### Assignment
Pick up the mailing-list thread on grapheme clusters and Python strings after its last line and keep writing it.

### Extract
* * * *

Grapheme clusters, a.k.a.real characters

Fri Jul 14 08:32:15 EDT 2017

On Fri, Jul 14, 2017 at 8:59 PM, Marko Rauhamaa <marko at pacujo.net> wrote:
> Chris Angelico <rosuav at gmail.com>:
>
>> On Fri, Jul 14, 2017 at 6:53 PM, Marko Rauhamaa <marko at pacujo.net> wrote:
>>> Chris Angelico <rosuav at gmail.com>:
>>> Then, why bother with Unicode to begin with? Why not just use bytes?
>>> After all, Python3's strings have the very same pitfalls:
>>>
>>>   - you don't know the length of a text in characters
>>>   - chr(n) doesn't return a character
>>>   - you can't easily find the 7th character in a piece of text
>>
>> First you have to define "character".
>
> I'm referring to the
>
>     Grapheme clusters, a.k.a.real characters

Okay. Just as long as you know that that's not the only valid definition.

>> Yes, you can. For most purposes, textual equality should be defined in
>> terms of NFC or NFD normalization. Python already gives you that. You
>> could argue that a string should always be stored NFC (or NFD, take
>> your pick), and then the equality operator would handle this; but I'm
>> not sure the benefit is worth it.
>
> As I said, Python3's strings are neither here nor there. They don't
> quite solve the problem Python2's strings had. They will push the
> internationalization problems a bit farther out but fall short of the
> mark.

* * * *

### Study material
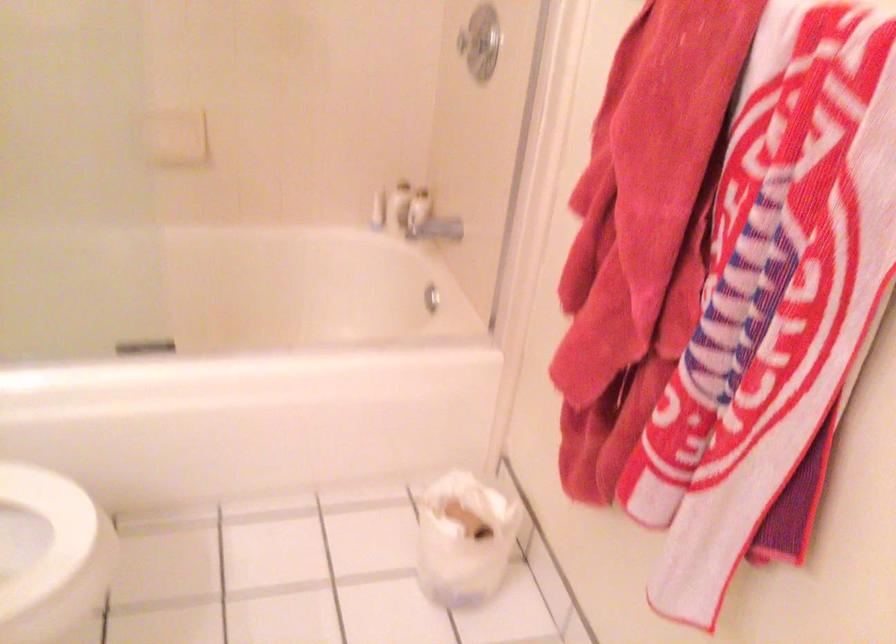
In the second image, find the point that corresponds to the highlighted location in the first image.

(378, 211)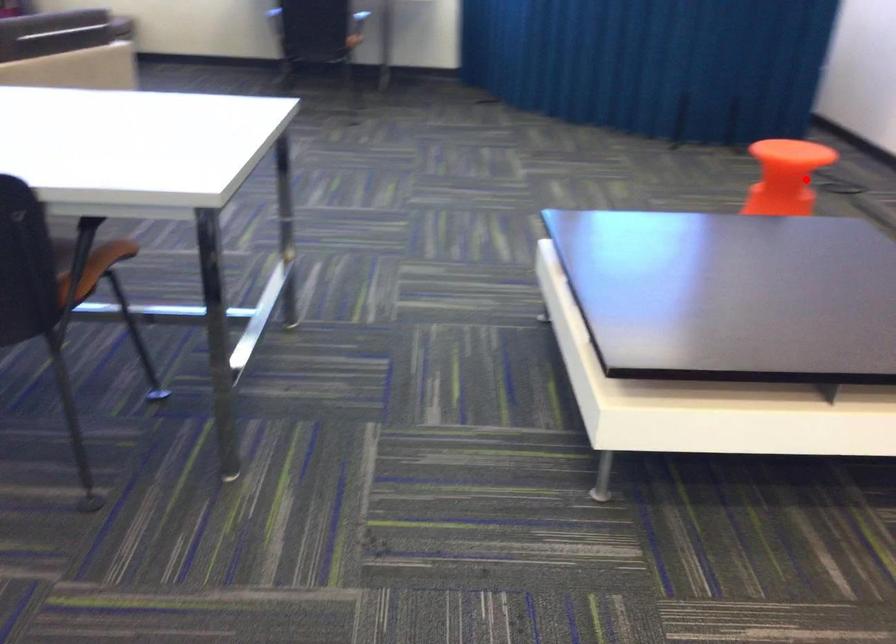
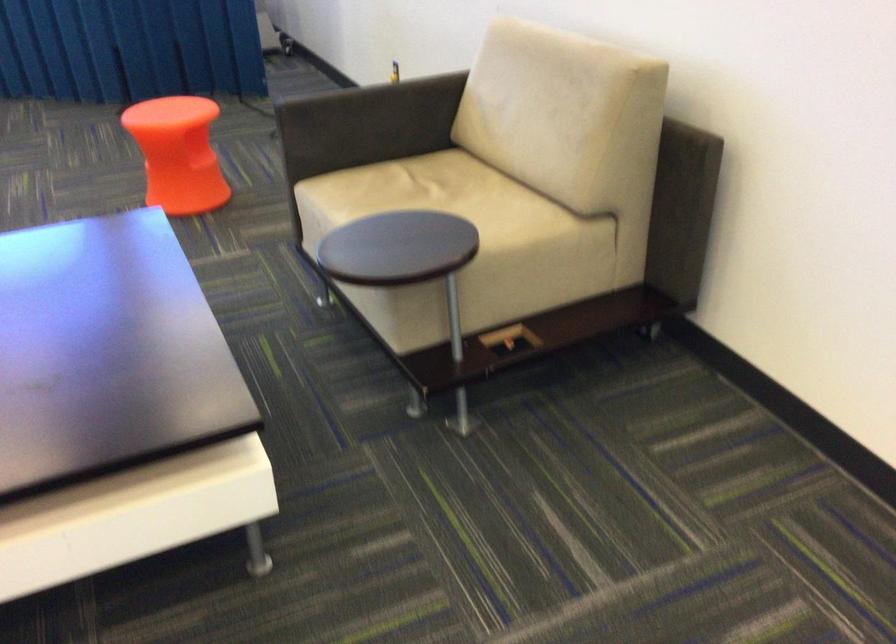
Question: I am providing you with two images of the same scene from different viewpoints. In image1, a red point is highlighted. Considering the same 3D point in image2, which of the following is correct?

Choices:
 (A) It is closer
 (B) It is farther

Answer: (A)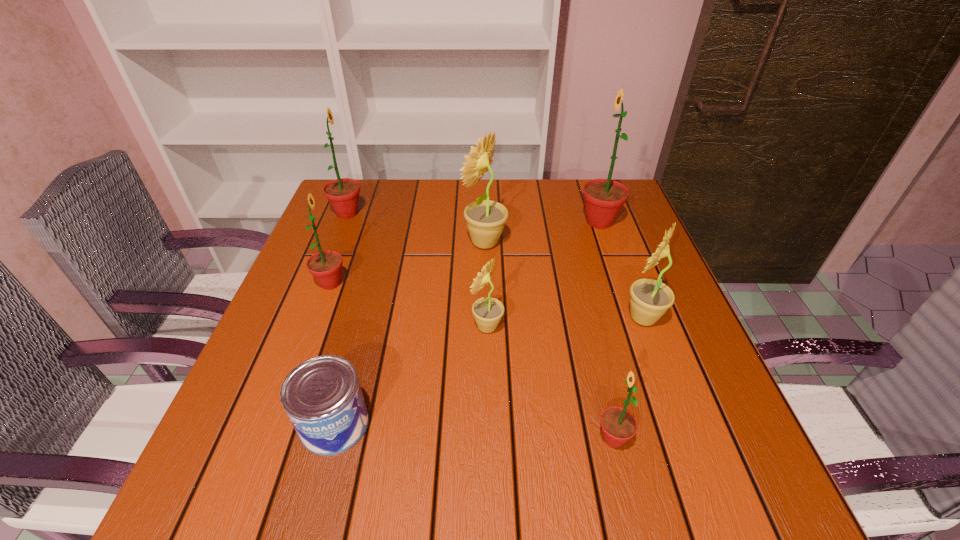
Image resolution: width=960 pixels, height=540 pixels. Find the location of `vacant region located on the face of the second smallest yellow sunflower`. vacant region located on the face of the second smallest yellow sunflower is located at coordinates (574, 318).

The height and width of the screenshot is (540, 960). In order to click on free space located 0.090m on the face of the second smallest yellow sunflower in this screenshot , I will do `click(579, 318)`.

Locate an element on the screen. The width and height of the screenshot is (960, 540). free point located on the face of the fourth nearest sunflower is located at coordinates (x=408, y=284).

The image size is (960, 540). Identify the location of free space located 0.310m on the face of the smallest yellow sunflower. (323, 327).

In order to click on blank area located 0.210m on the face of the smallest yellow sunflower in this screenshot , I will do `click(371, 327)`.

Identify the location of blank space located on the face of the smallest yellow sunflower. This screenshot has width=960, height=540. (337, 327).

You are a GUI agent. You are given a task and a screenshot of the screen. Output one action in this format:
    pyautogui.click(x=<x>, y=<y>)
    Task: Click on the vacant space located 0.320m on the face of the nearest green sunflower
    The height and width of the screenshot is (540, 960).
    Given the screenshot: What is the action you would take?
    pyautogui.click(x=405, y=438)

Find the location of `free space located on the face of the nearest green sunflower`. free space located on the face of the nearest green sunflower is located at coordinates (489, 438).

Find the location of a particular element. The width and height of the screenshot is (960, 540). free point located 0.170m on the face of the nearest green sunflower is located at coordinates (494, 438).

You are a GUI agent. You are given a task and a screenshot of the screen. Output one action in this format:
    pyautogui.click(x=<x>, y=<y>)
    Task: Click on the free region located on the front label of the blue can
    
    Given the screenshot: What is the action you would take?
    pyautogui.click(x=316, y=495)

* * * *

### Solved exercise
>
> he developer still has to worry a lot. Unicode seemingly solved one
> problem only to present the developer of a bagful of new problems.
>
> And if Python3's strings are a half-measure, why not stick to bytes?

Python's float type can't represent all possible non-integer values.
If it's such a half-measure, why not stick to integers and do all your
own fraction handling?

>> If you're trying to use strings as identifiers in any way (say, file
>> names, or document lookup references), using the NFC/NFD normalized
>> form of the string should be sufficient.
>
> Show me ten Python3 database applications, and I'll show you ten Python3
> database applications that don't normalize their primary keys.

I don't have ten open source ones handy, but I can tell you for sure
that I've worked with far more than ten that don't NEED to normalize
their primary keys. Why? Because they are *by definition* normal
already. Mostly because they use integers for keys. Tada!
Normalization is unnecessary.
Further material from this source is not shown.